We are concerned with correlating arrows of time. Our most important conclusion will be that the thermodynamic arrow of time is a consequence of the expansion of the universe. Coffee cools because the quasar 3C273 grows more distant. We will discuss other arrows, in particular the radiative and the biological, but for them the discussion is a matter of proving (or perhaps formulating) what you already believe. For the thermo/cosmo connection there remains significant controversy.
As far as I know it was Thomas Gold who proposed that the thermodynamic arrow of time had its origins in cosmology, in particular in the expansion of the universe.
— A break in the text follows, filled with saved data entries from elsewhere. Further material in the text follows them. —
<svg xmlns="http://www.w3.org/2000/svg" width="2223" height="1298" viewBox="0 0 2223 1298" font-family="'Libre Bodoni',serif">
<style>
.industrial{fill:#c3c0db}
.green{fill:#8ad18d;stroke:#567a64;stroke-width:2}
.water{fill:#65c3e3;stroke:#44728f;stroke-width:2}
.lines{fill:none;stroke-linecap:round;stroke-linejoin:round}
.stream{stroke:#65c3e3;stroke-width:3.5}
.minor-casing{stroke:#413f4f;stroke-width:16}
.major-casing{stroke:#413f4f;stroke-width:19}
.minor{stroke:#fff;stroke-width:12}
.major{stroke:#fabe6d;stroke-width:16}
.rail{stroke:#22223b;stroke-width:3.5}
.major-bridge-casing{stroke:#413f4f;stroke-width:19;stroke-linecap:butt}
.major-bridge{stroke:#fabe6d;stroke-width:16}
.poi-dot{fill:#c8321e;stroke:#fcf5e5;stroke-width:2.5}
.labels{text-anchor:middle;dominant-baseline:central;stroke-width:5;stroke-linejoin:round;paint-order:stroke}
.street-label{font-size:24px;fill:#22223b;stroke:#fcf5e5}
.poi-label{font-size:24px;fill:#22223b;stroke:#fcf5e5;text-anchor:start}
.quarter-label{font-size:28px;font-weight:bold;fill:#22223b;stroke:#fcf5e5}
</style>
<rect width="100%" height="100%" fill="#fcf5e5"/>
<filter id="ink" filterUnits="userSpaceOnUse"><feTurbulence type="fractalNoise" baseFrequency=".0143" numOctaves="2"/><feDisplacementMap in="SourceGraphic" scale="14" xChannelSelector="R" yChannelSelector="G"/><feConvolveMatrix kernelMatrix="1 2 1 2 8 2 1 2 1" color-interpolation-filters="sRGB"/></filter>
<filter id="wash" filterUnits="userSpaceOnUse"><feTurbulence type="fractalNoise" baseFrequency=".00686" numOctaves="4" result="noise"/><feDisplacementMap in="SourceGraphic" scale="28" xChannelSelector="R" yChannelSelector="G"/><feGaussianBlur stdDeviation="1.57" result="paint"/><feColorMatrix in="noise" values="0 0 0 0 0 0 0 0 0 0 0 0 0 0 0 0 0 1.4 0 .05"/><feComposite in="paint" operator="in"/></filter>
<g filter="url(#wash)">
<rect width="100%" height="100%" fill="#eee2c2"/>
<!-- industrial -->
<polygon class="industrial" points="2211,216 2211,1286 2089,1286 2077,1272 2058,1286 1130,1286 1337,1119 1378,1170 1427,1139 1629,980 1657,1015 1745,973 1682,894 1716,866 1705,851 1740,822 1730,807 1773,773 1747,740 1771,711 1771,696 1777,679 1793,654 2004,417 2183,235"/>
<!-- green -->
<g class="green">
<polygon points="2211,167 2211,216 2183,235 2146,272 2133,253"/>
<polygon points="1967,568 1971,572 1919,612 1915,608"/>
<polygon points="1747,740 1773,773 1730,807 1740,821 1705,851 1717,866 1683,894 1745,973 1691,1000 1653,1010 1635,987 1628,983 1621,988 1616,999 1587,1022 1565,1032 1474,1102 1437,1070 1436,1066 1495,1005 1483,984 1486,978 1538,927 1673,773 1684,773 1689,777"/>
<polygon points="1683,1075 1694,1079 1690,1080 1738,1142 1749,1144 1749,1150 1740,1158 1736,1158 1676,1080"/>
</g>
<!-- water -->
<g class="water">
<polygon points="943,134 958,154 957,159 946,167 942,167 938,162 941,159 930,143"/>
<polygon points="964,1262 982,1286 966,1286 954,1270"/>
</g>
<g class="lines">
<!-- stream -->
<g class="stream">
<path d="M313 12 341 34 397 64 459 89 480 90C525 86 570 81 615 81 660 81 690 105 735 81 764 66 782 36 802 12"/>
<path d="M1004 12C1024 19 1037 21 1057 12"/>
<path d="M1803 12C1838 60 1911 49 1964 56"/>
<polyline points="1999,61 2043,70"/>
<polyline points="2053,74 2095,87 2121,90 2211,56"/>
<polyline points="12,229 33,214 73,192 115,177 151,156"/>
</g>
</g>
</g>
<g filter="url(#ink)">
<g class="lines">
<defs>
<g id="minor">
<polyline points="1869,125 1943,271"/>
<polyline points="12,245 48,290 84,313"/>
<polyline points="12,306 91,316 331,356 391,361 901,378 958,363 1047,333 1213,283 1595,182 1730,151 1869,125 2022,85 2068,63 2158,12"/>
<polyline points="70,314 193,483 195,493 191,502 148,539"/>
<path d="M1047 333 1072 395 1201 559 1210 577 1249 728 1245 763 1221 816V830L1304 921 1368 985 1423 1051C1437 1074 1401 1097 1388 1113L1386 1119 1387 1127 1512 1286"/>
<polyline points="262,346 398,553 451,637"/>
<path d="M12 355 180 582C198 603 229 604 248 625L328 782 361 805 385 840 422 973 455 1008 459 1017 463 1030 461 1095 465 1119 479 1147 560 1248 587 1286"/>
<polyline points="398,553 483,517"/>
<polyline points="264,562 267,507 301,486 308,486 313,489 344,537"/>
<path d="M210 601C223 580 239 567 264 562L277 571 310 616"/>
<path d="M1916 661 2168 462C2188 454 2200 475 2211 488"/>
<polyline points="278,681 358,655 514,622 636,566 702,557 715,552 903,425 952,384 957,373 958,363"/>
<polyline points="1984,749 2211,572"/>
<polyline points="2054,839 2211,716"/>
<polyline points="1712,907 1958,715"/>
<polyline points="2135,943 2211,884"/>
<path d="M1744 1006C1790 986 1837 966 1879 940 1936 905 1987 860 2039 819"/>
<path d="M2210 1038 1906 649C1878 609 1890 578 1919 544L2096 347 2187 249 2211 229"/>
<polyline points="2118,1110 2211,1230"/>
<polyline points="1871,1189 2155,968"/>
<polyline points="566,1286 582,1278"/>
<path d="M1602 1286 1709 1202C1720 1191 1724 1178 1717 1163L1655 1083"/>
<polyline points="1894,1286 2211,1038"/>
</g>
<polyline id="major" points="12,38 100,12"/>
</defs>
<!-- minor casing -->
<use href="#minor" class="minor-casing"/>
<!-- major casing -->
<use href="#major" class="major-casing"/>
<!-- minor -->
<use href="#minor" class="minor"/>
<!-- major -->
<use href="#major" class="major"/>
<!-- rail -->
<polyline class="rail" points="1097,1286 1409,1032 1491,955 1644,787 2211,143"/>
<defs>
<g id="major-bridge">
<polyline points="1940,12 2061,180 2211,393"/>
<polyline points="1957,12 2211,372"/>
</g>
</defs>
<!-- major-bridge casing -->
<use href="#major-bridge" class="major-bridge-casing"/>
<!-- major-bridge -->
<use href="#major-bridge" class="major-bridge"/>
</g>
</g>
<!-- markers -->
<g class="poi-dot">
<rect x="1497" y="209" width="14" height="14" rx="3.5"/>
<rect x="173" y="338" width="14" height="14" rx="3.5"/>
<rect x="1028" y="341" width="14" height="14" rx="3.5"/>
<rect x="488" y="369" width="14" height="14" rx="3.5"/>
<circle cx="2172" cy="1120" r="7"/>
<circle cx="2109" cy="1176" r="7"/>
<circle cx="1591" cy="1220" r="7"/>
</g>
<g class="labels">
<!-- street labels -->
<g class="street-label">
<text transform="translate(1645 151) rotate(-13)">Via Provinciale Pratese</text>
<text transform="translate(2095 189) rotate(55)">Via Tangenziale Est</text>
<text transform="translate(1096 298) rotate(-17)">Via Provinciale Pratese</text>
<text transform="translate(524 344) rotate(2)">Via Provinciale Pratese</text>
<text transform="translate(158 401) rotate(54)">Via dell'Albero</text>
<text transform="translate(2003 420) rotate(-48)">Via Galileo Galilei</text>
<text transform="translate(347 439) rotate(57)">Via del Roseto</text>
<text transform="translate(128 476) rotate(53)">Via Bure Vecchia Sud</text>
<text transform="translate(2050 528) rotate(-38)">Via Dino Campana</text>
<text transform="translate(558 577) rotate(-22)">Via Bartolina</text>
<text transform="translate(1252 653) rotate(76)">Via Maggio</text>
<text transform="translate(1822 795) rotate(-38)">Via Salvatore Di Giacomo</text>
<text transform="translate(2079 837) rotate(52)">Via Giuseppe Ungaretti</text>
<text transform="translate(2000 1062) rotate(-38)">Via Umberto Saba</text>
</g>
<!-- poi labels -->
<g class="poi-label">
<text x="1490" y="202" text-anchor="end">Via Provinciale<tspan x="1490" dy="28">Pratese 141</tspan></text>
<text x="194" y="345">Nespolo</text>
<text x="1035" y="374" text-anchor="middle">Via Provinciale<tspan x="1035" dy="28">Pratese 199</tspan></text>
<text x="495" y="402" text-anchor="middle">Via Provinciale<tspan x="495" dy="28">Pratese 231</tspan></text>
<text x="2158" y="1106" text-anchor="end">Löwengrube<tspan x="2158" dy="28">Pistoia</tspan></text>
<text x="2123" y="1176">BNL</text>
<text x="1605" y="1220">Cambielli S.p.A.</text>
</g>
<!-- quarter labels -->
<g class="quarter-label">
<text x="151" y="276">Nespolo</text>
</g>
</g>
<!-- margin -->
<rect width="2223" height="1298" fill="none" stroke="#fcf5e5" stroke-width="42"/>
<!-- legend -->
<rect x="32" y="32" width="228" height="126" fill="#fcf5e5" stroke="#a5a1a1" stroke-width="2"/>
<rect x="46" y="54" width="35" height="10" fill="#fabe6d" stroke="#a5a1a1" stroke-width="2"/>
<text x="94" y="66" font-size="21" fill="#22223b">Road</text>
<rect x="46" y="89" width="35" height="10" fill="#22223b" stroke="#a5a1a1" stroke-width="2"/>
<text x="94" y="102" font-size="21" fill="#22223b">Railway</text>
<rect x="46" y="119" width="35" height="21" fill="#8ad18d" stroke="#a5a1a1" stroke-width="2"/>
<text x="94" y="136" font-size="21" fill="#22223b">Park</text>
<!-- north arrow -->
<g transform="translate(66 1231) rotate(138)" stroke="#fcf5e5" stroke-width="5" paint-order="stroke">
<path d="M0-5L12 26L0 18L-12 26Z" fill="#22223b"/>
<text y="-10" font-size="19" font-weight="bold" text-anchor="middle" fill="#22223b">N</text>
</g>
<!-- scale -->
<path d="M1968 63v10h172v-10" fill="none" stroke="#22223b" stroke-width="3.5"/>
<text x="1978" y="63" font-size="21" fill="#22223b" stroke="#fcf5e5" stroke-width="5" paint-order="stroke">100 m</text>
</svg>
Certainly there had been a lot of discussion of arrows of time before his proposal, but in much of this discussion you could easily get lost, not knowing whether someone was making a definition or solving a problem. Now I'm sure the following statement slights many deep thinkers, but I would say that prior to Gold's idea the best candidate for an explanation of the thermodynamic arrow was that there had been an enormous fluctuation. If you have a big enough volume and if you wait long enough, you would get a fluctuation big enough for life on earth.